Have you ever tried to untangle a wire when you are frustrated? You try and loosen the tangle by pulling on part of the wire you think will resolve it, but this pulls the wire tighter, and you get more frustrated, and pull the wire into a knot. You anxiously try and untie the knot, and you almost do, and you're even more frustrated, and you end up pulling the wire into a worse tangle, and you believe the wire is doing this on purpose to infuriate you.
This happens to people when they are stuck in the middle of their clutter and they are feeling very emotional and they want to feel relief and they try and fix it, but they often only end up moving the clutter around to different parts of the house, or they get caught up in in the clutter and lose track of time and don't let anything go, or they look at their stuff and give up in disgust without doing anything. They feel the clutter and their home is against them. Or, even worse, they feel they are their own worst enemy.

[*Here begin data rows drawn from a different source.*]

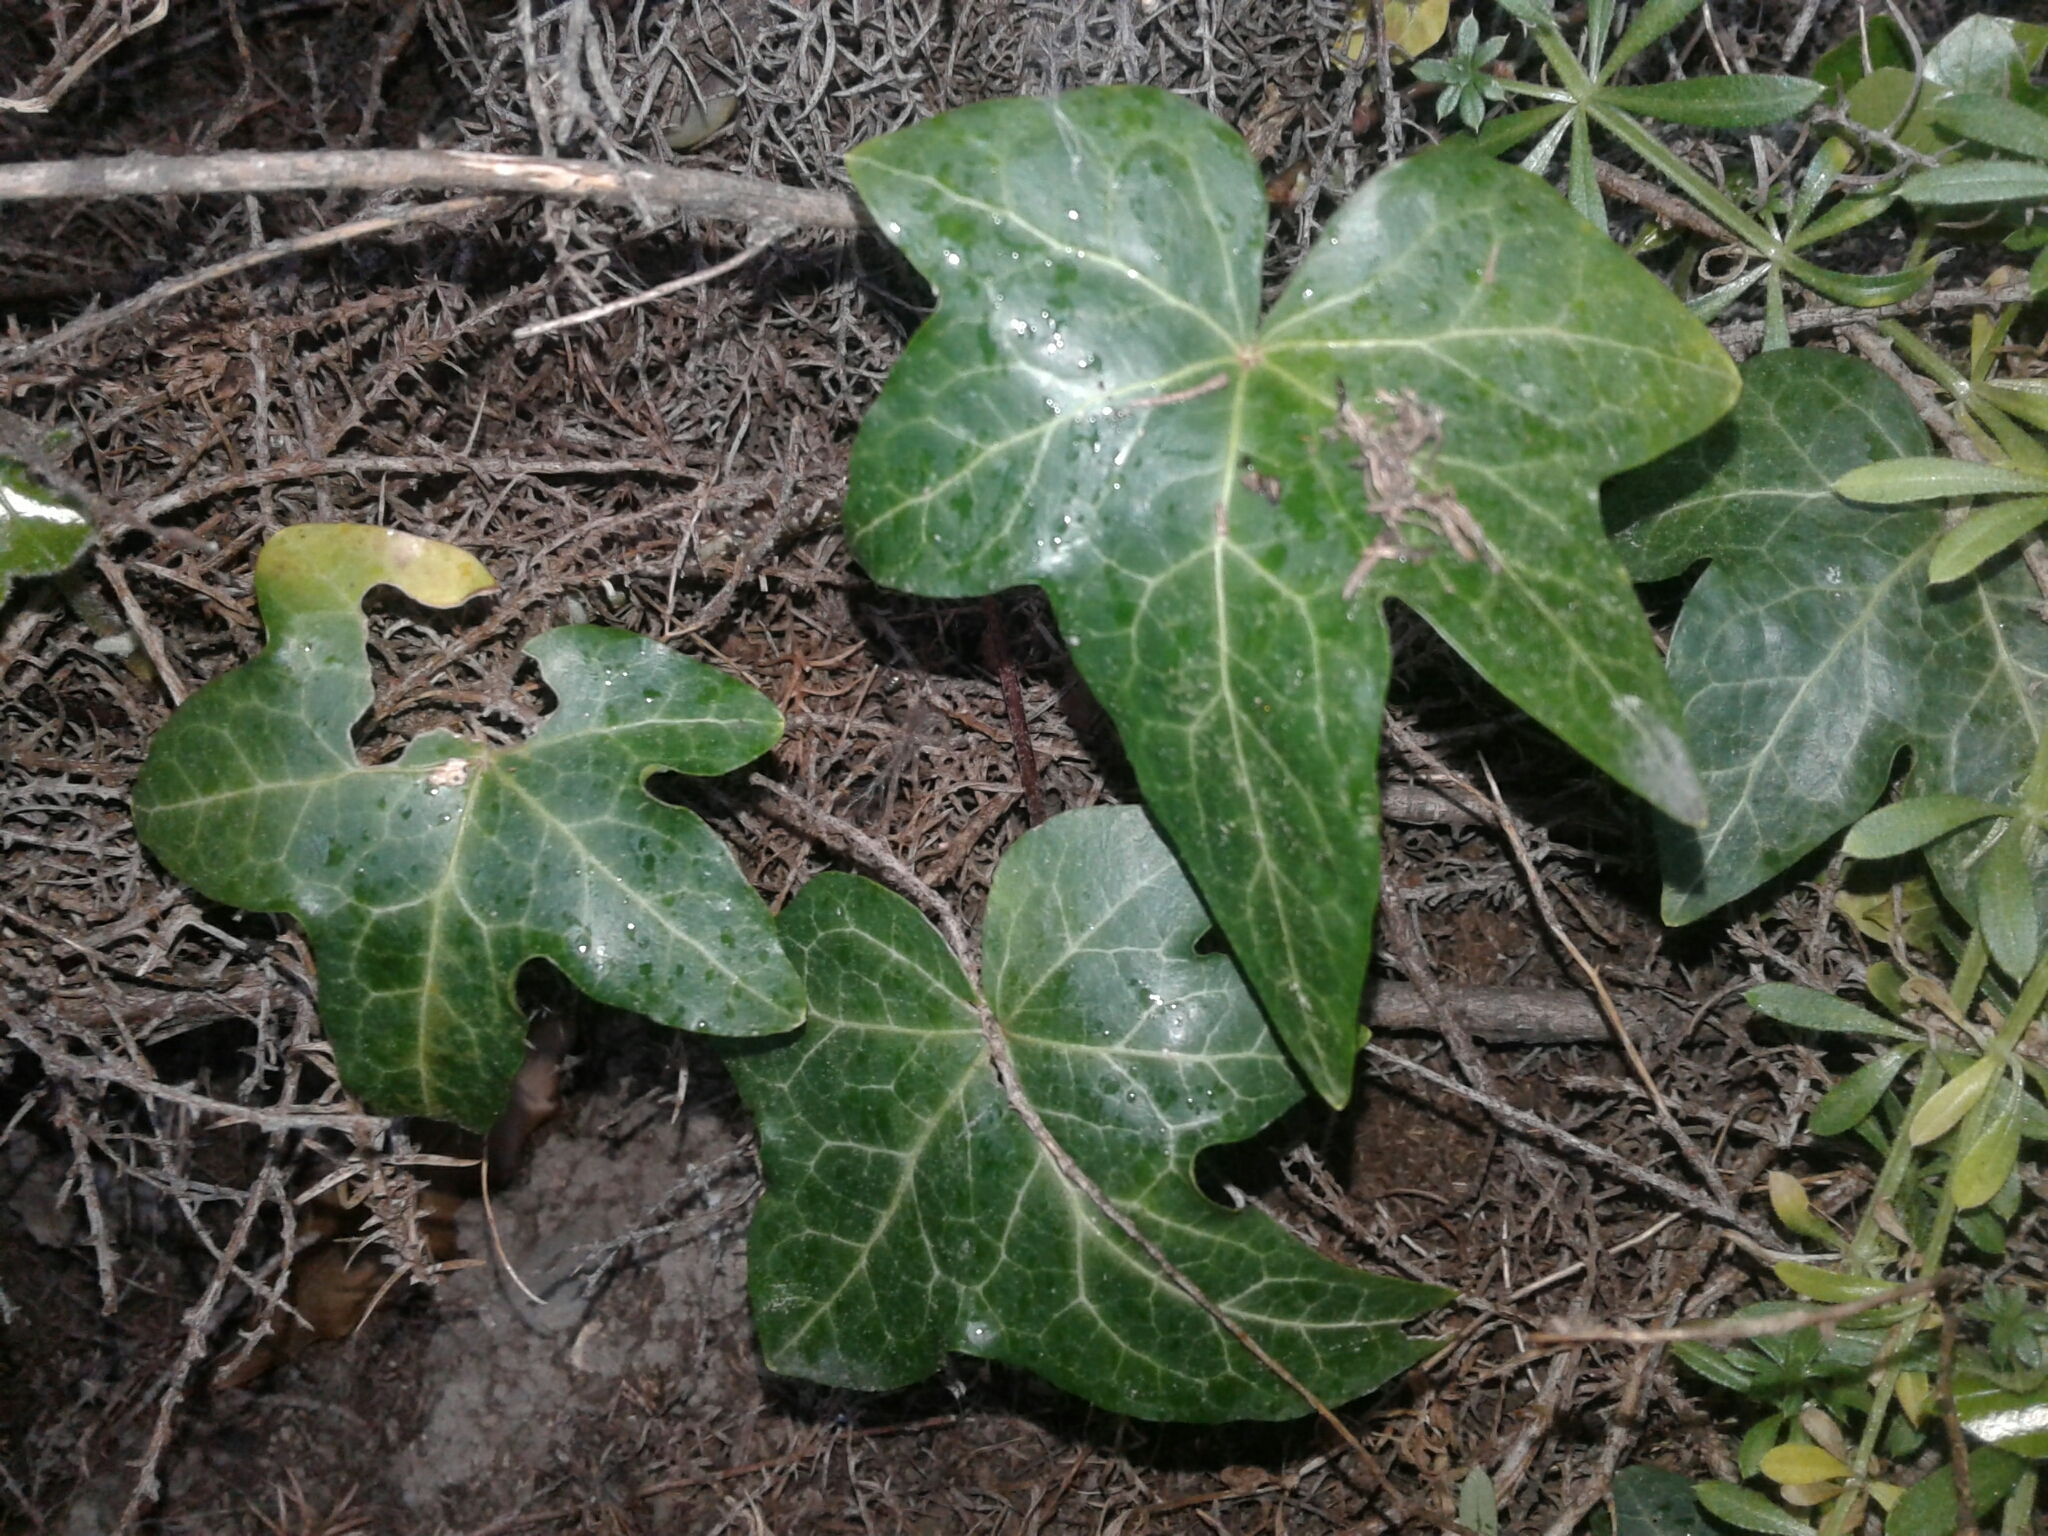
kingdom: Plantae
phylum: Tracheophyta
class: Magnoliopsida
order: Apiales
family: Araliaceae
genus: Hedera
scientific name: Hedera helix
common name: Ivy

When I get to my client's home, they are in the state of mind of the twisted wire mess. They are often extremely frustrated. My job is to ignore the infuriated state of mind, and relax. I know that their overwhelment is in the way. I stay peaceful so that my clients start to follow suit. If I get involved with the emotional distress, I only add to the tangle. I suggest you follow this approach when you are working with your clutter. The frustration and confusion of the moment may be at the forefront of your mind, but it's a by product of your reaction in the moment and it's in the way. You can be aware of it, like I am when I work with my clients. And don't pursue the involvement of the jagged emotions because it muddies things up and you can't see clearly.